このように考えると、カロリーベースの自給率を上げるためには、食生活を昔に戻すしか他に方法がないのではないか。米に次いで自給率が高いのは野菜(77%)と魚介類(60%)であるが、各々が供給しているカロリーはわずか2.8%と4.9%に過ぎない。自給率が50%を超えているのは米と野菜と魚介類の3品目だけであり(その次は果実で自給率34%である)、この3品目で大半のカロリーを摂取するように、日本人の食生活が激変しない限り、カロリーベースの自給率50%という目標を達成することは不可能である。
これは、この50%という目標自体が絵に描いた餅に過ぎないことを示しているのではないか。そうだとすると、食料自給率の低下は、決して悪いことではなく、単にわが国の食生活の変化を反映しているだけに過ぎないのではないか。それを、いかにも、外国から食料が入ってこなければどうするか、といった狼少年的な使い方をするのはいかがなものだろうか。
ちなみに、カロリーベースの食料自給率というデータ自体、わが国が独自に編み出したものであり、他の先進国ではまったく使われていないことを付言しておきたい。
1.食料自給率のカロリーベースとは、国民1人1日当たりに必要なカロリーのうち、国内のカロリーで補われている割合をあらわすもの(http: //www.maff.go.jp/kinki/seibi/sekei/kokuei/yodogawa/yodogawa04-2.htmlより)。
2.食料自給率の生産額ベースとは、国内で消費された額のうち、国内で生産された額の割合をあらわすもの(http://www.maff.go.jp/kinki/seibi/sekei/kokuei/yodogawa/yodogawa04-2.htmlより)。

> **作業項目 1**
食料自給率の原文から、「このように考えると、カロリー」から「達成することは不可能である。」までの部分を一字も変えずに返してください。
> **作業項目 2**
食料自給率の原文で、自給率が50%を超えているとされている品目はどれですか。
> **作業項目 3**
この原文の要旨を2文でまとめてください。

(場面の幾何推論データ)
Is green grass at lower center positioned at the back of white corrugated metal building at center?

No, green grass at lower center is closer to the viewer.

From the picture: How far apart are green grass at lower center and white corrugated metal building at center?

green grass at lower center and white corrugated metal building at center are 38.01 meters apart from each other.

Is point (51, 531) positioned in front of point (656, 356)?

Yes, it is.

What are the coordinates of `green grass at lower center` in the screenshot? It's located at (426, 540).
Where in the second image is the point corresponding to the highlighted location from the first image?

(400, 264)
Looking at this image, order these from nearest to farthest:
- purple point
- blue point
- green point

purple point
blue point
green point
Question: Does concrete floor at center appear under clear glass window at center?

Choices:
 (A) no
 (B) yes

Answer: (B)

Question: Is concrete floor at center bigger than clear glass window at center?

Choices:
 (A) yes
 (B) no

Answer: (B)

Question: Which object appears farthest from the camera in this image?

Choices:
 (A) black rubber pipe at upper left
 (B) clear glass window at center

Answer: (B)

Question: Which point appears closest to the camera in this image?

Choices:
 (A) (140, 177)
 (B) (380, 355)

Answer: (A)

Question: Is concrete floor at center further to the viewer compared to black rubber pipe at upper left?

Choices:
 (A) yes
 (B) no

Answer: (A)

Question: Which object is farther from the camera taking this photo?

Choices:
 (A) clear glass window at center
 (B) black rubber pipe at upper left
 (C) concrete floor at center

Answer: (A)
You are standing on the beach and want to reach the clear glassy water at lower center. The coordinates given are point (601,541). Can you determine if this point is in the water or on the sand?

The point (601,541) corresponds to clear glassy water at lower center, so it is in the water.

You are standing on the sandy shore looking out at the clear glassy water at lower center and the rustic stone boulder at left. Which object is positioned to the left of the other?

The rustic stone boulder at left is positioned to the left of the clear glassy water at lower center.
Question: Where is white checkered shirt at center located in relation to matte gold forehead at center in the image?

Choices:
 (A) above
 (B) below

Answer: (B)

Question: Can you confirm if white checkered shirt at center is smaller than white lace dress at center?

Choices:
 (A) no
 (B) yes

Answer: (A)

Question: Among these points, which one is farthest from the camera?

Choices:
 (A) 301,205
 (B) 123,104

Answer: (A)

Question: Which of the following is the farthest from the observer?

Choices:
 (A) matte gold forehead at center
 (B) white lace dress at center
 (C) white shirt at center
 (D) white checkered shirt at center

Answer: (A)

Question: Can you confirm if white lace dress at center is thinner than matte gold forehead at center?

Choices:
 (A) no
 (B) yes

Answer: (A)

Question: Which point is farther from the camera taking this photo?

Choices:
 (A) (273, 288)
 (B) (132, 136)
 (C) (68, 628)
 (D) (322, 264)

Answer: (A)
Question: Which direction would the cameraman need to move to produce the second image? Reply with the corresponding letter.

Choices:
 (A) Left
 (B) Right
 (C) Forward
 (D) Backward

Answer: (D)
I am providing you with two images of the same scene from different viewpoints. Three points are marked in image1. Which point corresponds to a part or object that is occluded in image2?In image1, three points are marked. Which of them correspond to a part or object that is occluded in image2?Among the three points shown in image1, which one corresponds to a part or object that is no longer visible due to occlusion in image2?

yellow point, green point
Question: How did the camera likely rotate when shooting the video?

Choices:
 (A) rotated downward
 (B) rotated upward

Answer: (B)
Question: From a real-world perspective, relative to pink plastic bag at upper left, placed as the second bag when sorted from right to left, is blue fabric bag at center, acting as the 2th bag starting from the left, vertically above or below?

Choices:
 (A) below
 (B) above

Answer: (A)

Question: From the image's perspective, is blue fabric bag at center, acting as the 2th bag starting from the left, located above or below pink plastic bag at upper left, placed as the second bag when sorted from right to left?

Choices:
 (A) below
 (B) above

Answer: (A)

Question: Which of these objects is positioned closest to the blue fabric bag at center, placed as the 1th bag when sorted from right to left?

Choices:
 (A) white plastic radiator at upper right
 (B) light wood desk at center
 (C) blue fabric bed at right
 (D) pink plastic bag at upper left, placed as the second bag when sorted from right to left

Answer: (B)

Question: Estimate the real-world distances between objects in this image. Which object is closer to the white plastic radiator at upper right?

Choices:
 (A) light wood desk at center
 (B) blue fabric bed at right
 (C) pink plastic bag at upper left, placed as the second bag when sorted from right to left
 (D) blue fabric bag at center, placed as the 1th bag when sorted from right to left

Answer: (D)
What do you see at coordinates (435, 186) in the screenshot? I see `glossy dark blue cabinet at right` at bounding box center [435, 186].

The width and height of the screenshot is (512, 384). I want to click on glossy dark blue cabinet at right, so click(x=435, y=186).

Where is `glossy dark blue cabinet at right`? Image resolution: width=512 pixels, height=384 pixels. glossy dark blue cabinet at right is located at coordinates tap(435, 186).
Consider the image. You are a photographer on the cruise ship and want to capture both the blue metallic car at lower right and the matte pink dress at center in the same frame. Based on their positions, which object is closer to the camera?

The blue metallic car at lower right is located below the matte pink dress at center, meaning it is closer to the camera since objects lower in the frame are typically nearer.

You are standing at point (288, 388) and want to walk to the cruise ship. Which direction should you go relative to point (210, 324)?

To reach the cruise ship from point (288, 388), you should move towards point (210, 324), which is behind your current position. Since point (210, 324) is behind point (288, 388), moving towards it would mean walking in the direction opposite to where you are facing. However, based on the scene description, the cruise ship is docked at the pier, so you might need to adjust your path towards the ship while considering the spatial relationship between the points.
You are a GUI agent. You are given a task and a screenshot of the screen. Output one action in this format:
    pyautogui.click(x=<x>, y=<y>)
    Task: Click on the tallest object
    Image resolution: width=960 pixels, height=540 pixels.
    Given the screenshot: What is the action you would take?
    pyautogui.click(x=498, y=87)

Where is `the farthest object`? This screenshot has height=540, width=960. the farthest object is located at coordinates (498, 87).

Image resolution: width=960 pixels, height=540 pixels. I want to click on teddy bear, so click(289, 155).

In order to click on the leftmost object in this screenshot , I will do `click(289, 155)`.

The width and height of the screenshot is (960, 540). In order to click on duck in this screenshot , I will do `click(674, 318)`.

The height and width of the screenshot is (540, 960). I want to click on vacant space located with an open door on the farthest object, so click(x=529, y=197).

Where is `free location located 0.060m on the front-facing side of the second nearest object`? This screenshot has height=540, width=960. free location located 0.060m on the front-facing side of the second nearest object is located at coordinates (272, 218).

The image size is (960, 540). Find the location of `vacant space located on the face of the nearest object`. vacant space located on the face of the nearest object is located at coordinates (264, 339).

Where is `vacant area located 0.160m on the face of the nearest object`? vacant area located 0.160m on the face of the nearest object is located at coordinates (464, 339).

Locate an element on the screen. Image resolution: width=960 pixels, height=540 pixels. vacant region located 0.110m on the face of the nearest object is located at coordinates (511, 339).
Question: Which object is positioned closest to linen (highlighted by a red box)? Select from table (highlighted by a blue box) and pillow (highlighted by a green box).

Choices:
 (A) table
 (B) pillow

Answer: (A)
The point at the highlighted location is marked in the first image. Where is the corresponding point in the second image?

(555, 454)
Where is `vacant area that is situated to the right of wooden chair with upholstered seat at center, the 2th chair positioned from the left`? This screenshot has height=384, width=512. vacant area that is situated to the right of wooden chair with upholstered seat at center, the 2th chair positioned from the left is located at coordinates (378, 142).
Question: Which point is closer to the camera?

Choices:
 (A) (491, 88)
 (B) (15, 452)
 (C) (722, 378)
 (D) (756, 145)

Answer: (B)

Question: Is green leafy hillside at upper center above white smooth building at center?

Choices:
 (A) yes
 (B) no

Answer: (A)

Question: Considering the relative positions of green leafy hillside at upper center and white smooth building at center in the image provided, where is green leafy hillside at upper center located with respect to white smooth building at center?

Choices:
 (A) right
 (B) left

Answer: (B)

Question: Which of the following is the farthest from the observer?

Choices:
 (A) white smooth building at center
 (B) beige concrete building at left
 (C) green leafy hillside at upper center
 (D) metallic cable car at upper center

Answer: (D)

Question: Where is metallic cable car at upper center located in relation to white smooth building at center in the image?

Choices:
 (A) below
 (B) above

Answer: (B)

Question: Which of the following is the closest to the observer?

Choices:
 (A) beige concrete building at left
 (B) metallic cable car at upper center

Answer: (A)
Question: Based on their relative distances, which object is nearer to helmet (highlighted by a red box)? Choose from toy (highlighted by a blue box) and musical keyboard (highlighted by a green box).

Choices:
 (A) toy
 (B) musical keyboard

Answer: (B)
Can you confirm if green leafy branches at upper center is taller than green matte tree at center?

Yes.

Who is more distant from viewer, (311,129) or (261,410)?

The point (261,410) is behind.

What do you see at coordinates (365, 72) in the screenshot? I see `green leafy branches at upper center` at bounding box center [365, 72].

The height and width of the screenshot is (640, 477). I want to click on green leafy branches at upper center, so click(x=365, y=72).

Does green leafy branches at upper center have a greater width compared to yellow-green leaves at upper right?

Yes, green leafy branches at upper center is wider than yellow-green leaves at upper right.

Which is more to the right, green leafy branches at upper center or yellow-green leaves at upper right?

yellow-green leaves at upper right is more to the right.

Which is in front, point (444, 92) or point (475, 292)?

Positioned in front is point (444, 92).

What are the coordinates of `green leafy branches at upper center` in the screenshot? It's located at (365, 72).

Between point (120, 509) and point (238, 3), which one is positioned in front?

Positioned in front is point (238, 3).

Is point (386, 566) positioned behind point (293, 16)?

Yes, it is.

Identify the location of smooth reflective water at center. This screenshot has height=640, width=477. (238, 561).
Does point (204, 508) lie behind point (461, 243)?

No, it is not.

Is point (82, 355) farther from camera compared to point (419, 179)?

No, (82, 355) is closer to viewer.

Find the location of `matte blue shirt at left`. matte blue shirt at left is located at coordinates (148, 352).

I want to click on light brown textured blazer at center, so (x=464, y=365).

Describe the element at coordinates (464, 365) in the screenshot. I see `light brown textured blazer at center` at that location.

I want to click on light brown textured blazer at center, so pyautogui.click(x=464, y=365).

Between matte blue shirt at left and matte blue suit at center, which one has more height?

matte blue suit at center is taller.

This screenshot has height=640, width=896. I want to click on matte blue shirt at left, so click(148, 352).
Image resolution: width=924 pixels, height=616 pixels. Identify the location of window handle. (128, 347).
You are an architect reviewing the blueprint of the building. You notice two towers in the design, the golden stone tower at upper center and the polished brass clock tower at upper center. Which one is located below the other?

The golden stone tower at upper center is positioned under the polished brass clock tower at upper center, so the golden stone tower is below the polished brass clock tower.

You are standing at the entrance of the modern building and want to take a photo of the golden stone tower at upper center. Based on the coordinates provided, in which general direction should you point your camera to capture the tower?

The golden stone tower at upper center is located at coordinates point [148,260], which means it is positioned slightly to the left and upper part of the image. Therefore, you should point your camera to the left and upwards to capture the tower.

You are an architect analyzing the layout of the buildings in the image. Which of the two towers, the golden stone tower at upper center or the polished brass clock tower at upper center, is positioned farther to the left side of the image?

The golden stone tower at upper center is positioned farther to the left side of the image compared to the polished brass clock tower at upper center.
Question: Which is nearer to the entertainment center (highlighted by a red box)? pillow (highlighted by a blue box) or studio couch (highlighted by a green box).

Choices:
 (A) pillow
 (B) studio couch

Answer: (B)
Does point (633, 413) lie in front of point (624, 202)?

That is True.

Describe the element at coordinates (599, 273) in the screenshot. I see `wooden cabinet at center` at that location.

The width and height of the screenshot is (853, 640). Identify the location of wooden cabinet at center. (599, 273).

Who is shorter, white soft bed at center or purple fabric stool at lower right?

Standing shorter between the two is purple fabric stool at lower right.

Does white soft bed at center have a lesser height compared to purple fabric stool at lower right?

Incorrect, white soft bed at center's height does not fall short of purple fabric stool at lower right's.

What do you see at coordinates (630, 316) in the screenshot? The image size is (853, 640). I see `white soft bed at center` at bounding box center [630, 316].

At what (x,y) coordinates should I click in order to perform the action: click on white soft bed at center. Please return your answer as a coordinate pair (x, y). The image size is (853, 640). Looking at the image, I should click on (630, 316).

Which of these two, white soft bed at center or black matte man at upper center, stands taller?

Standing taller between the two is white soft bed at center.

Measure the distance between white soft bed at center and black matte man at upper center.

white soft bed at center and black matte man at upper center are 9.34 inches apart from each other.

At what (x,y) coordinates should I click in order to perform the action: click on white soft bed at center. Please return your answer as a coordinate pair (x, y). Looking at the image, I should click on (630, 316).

> **解答欄 1**
このように考えると、カロリーベースの自給率を上げるためには、食生活を昔に戻すしか他に方法がないのではないか。米に次いで自給率が高いのは野菜(77%)と魚介類(60%)であるが、各々が供給しているカロリーはわずか2.8%と4.9%に過ぎない。自給率が50%を超えているのは米と野菜と魚介類の3品目だけであり(その次は果実で自給率34%である)、この3品目で大半のカロリーを摂取するように、日本人の食生活が激変しない限り、カロリーベースの自給率50%という目標を達成することは不可能である。

> **解答欄 2**
米、野菜、魚介類

> **解答欄 3**
カロリーベースの食料自給率50%という目標は、自給率が50%を超える米・野菜・魚介類で大半のカロリーを摂取するほど日本人の食生活が激変しない限り達成できず、自給率の低下は食生活の変化を反映しているに過ぎないのではないかと述べている。また、カロリーベースの食料自給率というデータはわが国が独自に編み出したもので、他の先進国ではまったく使われていないと付け加えている。